Ok so the elbow thing is better, having spoken to a physio terrorist at a wedding and being told to sleep on my back the pain has completely gone in my left arm.

Unfortunately I now have a pain in my chest, I wake up with night sweats, I've lost a load more weight (just on the 16 stone marker ish), I have temperatures in the day, my breathing is ok depending on how I'm positioned, I have a severe lack of energy, my tastes have changed again and I don't like things like brown bread and pasta which I lived off before cancer, oh and I'm drinking like a fish but not weeing anything like enough. Maybe that's what the sweats are for!

So putting them all together and having been told I looked less that sparkling by some of my colleagues, they did ply me with coffee and chocolate though which was lovely, and Wendy saying you look peaky prompted a trip to the gp.

The gp didn't look in my throat or examine me just said well we'll take a blood test and get you back in in a week. I suggested that as once you're in at Weston park you're in, that I just phone them up. He was delighted!

So that's where Wendy and I have been today, Weston Park. I managed to get to see Georgia do her obstacle course for her sports day but then had to dash.

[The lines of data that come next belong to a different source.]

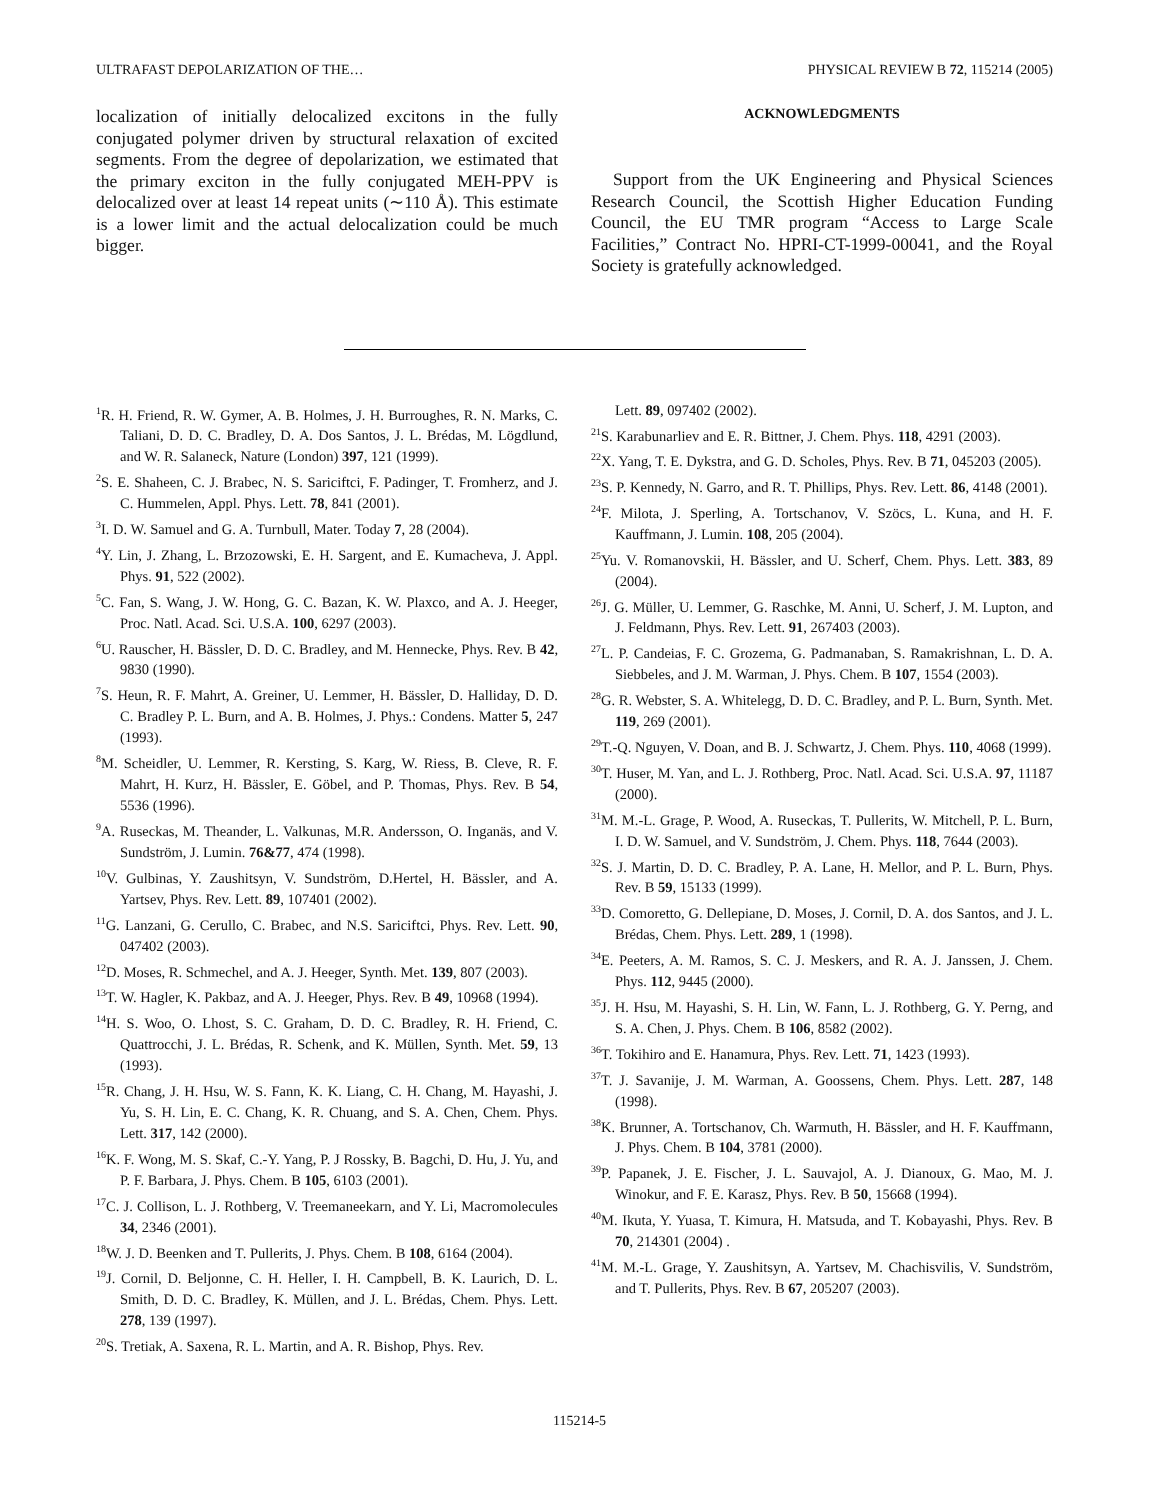ULTRAFAST DEPOLARIZATION OF THE… PHYSICAL REVIEW B 72, 115214 (2005)
localization of initially delocalized excitons in the fully conjugated polymer driven by structural relaxation of excited segments. From the degree of depolarization, we estimated that the primary exciton in the fully conjugated MEH-PPV is delocalized over at least 14 repeat units (∼110 Å). This estimate is a lower limit and the actual delocalization could be much bigger.
ACKNOWLEDGMENTS
Support from the UK Engineering and Physical Sciences Research Council, the Scottish Higher Education Funding Council, the EU TMR program “Access to Large Scale Facilities,” Contract No. HPRI-CT-1999-00041, and the Royal Society is gratefully acknowledged.
<sup>1</sup> R. H. Friend, R. W. Gymer, A. B. Holmes, J. H. Burroughes, R. N. Marks, C. Taliani, D. D. C. Bradley, D. A. Dos Santos, J. L. Brédas, M. Lögdlund, and W. R. Salaneck, Nature (London) 397, 121 (1999).
<sup>2</sup> S. E. Shaheen, C. J. Brabec, N. S. Sariciftci, F. Padinger, T. Fromherz, and J. C. Hummelen, Appl. Phys. Lett. 78, 841 (2001).
<sup>3</sup> I. D. W. Samuel and G. A. Turnbull, Mater. Today 7, 28 (2004).
<sup>4</sup> Y. Lin, J. Zhang, L. Brzozowski, E. H. Sargent, and E. Kumacheva, J. Appl. Phys. 91, 522 (2002).
<sup>5</sup> C. Fan, S. Wang, J. W. Hong, G. C. Bazan, K. W. Plaxco, and A. J. Heeger, Proc. Natl. Acad. Sci. U.S.A. 100, 6297 (2003).
<sup>6</sup> U. Rauscher, H. Bässler, D. D. C. Bradley, and M. Hennecke, Phys. Rev. B 42, 9830 (1990).
<sup>7</sup> S. Heun, R. F. Mahrt, A. Greiner, U. Lemmer, H. Bässler, D. Halliday, D. D. C. Bradley P. L. Burn, and A. B. Holmes, J. Phys.: Condens. Matter 5, 247 (1993).
<sup>8</sup> M. Scheidler, U. Lemmer, R. Kersting, S. Karg, W. Riess, B. Cleve, R. F. Mahrt, H. Kurz, H. Bässler, E. Göbel, and P. Thomas, Phys. Rev. B 54, 5536 (1996).
<sup>9</sup> A. Ruseckas, M. Theander, L. Valkunas, M.R. Andersson, O. Inganäs, and V. Sundström, J. Lumin. 76&77, 474 (1998).
<sup>10</sup> V. Gulbinas, Y. Zaushitsyn, V. Sundström, D.Hertel, H. Bässler, and A. Yartsev, Phys. Rev. Lett. 89, 107401 (2002).
<sup>11</sup> G. Lanzani, G. Cerullo, C. Brabec, and N.S. Sariciftci, Phys. Rev. Lett. 90, 047402 (2003).
<sup>12</sup> D. Moses, R. Schmechel, and A. J. Heeger, Synth. Met. 139, 807 (2003).
<sup>13</sup> T. W. Hagler, K. Pakbaz, and A. J. Heeger, Phys. Rev. B 49, 10968 (1994).
<sup>14</sup>H. S. Woo, O. Lhost, S. C. Graham, D. D. C. Bradley, R. H. Friend, C. Quattrocchi, J. L. Brédas, R. Schenk, and K. Müllen, Synth. Met. 59, 13 (1993).
<sup>15</sup> R. Chang, J. H. Hsu, W. S. Fann, K. K. Liang, C. H. Chang, M. Hayashi, J. Yu, S. H. Lin, E. C. Chang, K. R. Chuang, and S. A. Chen, Chem. Phys. Lett. 317, 142 (2000).
<sup>16</sup> K. F. Wong, M. S. Skaf, C.-Y. Yang, P. J Rossky, B. Bagchi, D. Hu, J. Yu, and P. F. Barbara, J. Phys. Chem. B 105, 6103 (2001).
<sup>17</sup>C. J. Collison, L. J. Rothberg, V. Treemaneekarn, and Y. Li, Macromolecules 34, 2346 (2001).
<sup>18</sup> W. J. D. Beenken and T. Pullerits, J. Phys. Chem. B 108, 6164 (2004).
<sup>19</sup> J. Cornil, D. Beljonne, C. H. Heller, I. H. Campbell, B. K. Laurich, D. L. Smith, D. D. C. Bradley, K. Müllen, and J. L. Brédas, Chem. Phys. Lett. 278, 139 (1997).
<sup>20</sup>S. Tretiak, A. Saxena, R. L. Martin, and A. R. Bishop, Phys. Rev.
Lett. 89, 097402 (2002).
<sup>21</sup>S. Karabunarliev and E. R. Bittner, J. Chem. Phys. 118, 4291 (2003).
<sup>22</sup> X. Yang, T. E. Dykstra, and G. D. Scholes, Phys. Rev. B 71, 045203 (2005).
<sup>23</sup>S. P. Kennedy, N. Garro, and R. T. Phillips, Phys. Rev. Lett. 86, 4148 (2001).
<sup>24</sup>F. Milota, J. Sperling, A. Tortschanov, V. Szöcs, L. Kuna, and H. F. Kauffmann, J. Lumin. 108, 205 (2004).
<sup>25</sup> Yu. V. Romanovskii, H. Bässler, and U. Scherf, Chem. Phys. Lett. 383, 89 (2004).
<sup>26</sup> J. G. Müller, U. Lemmer, G. Raschke, M. Anni, U. Scherf, J. M. Lupton, and J. Feldmann, Phys. Rev. Lett. 91, 267403 (2003).
<sup>27</sup> L. P. Candeias, F. C. Grozema, G. Padmanaban, S. Ramakrishnan, L. D. A. Siebbeles, and J. M. Warman, J. Phys. Chem. B 107, 1554 (2003).
<sup>28</sup> G. R. Webster, S. A. Whitelegg, D. D. C. Bradley, and P. L. Burn, Synth. Met. 119, 269 (2001).
<sup>29</sup> T.-Q. Nguyen, V. Doan, and B. J. Schwartz, J. Chem. Phys. 110, 4068 (1999).
<sup>30</sup> T. Huser, M. Yan, and L. J. Rothberg, Proc. Natl. Acad. Sci. U.S.A. 97, 11187 (2000).
<sup>31</sup> M. M.-L. Grage, P. Wood, A. Ruseckas, T. Pullerits, W. Mitchell, P. L. Burn, I. D. W. Samuel, and V. Sundström, J. Chem. Phys. 118, 7644 (2003).
<sup>32</sup>S. J. Martin, D. D. C. Bradley, P. A. Lane, H. Mellor, and P. L. Burn, Phys. Rev. B 59, 15133 (1999).
<sup>33</sup> D. Comoretto, G. Dellepiane, D. Moses, J. Cornil, D. A. dos Santos, and J. L. Brédas, Chem. Phys. Lett. 289, 1 (1998).
<sup>34</sup> E. Peeters, A. M. Ramos, S. C. J. Meskers, and R. A. J. Janssen, J. Chem. Phys. 112, 9445 (2000).
<sup>35</sup> J. H. Hsu, M. Hayashi, S. H. Lin, W. Fann, L. J. Rothberg, G. Y. Perng, and S. A. Chen, J. Phys. Chem. B 106, 8582 (2002).
<sup>36</sup> T. Tokihiro and E. Hanamura, Phys. Rev. Lett. 71, 1423 (1993).
<sup>37</sup> T. J. Savanije, J. M. Warman, A. Goossens, Chem. Phys. Lett. 287, 148 (1998).
<sup>38</sup>K. Brunner, A. Tortschanov, Ch. Warmuth, H. Bässler, and H. F. Kauffmann, J. Phys. Chem. B 104, 3781 (2000).
<sup>39</sup>P. Papanek, J. E. Fischer, J. L. Sauvajol, A. J. Dianoux, G. Mao, M. J. Winokur, and F. E. Karasz, Phys. Rev. B 50, 15668 (1994).
<sup>40</sup> M. Ikuta, Y. Yuasa, T. Kimura, H. Matsuda, and T. Kobayashi, Phys. Rev. B 70, 214301 (2004) .
<sup>41</sup> M. M.-L. Grage, Y. Zaushitsyn, A. Yartsev, M. Chachisvilis, V. Sundström, and T. Pullerits, Phys. Rev. B 67, 205207 (2003).
115214-5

To cut a long story, well I could make it long, short I'll give the abridged version.

Waited, for a long time, got seen. Consultant wants blood tests doing and ct scans. If it were one or two of the symptoms above she'd put it down to side effects, which it may still be. It may also be a virus and lord knows there's plenty of them going round at school with the snotty little oiks. That's just the teachers! It may be something more sinister. Who knows, not us.

So we're back on the roller coaster that is cancer, I want normal not roller coaster. But having said that I feel less angry than I did which is odd. Ho hum I'm sure some shrink will figure it out.

In search of me.

Before cancer I felt on top of the world. my job was going well, my fitness was the best it had ever been including being a kid and my work life balance felt amazing. Wendy and I had time together, we had time with and without the kids and I had some time just being me.

I felt like I was chilled, that anything could come my way and I could work through it. I laughed at people cutting me up in the car and everything would be done when it was done. It felt brilliant.

After cancer I was trying to be that person, but that person had a routine of job and sport and family which I didn't have. But gradually I got more and more angry and crosser and crosser. At nothing in particular. The slightest little car incident would have me blowing the horn or gesticulating about the other person's inability to drive. The kids and Wendy were getting short shrift for no reason other than I could and the dog learned to stay out of the way!

It all came to a head recently when we'd been to see Wendy's Gran. She's the traditional matriarch and a lovely woman but she'd had a stroke recently and then we were all going over for her 90th birthday. We went over on the Sunday before going back to school and I just got so wound up that I was mean and sarcastic and just not the person I aspire to be.

Wendy let me know, there's only so much someone can take and she's taken way more than anyone should. We had a frank discussion and I have to find how to be Nick Hart before cancer again.

Walking round school I was in a real mess, if home isn't right then nothing is right. Talking to people helped I hope I didn't bore people as I try to leave things at home but I am a bit of an open book and people tend to know my emotions half way down a corridor sometimes.

I spoke to Belinda my little goddess of honesty and straight talking and she suggested flowers and /or chocolate. It had been ages since I had bought Wendy flowers and the girls had never had any so roses (flowers not chocolates) it was.

Bertie is a fabulously rubbish guard dog until you're trying to walk in with bunches of roses for the ladies you love. Sometimes words come and sometimes they don't, I gave the girls their single rose each and explained that I'd been so proud of them and that I don't feel like I've been a very good dad this last year. Not my fault I know but I should have been better. It set the waterworks off I was crying the girls were crying Wend was crying and it was such a release. Such a release of emotion of thoughts of nick after cancer. It was my starting point.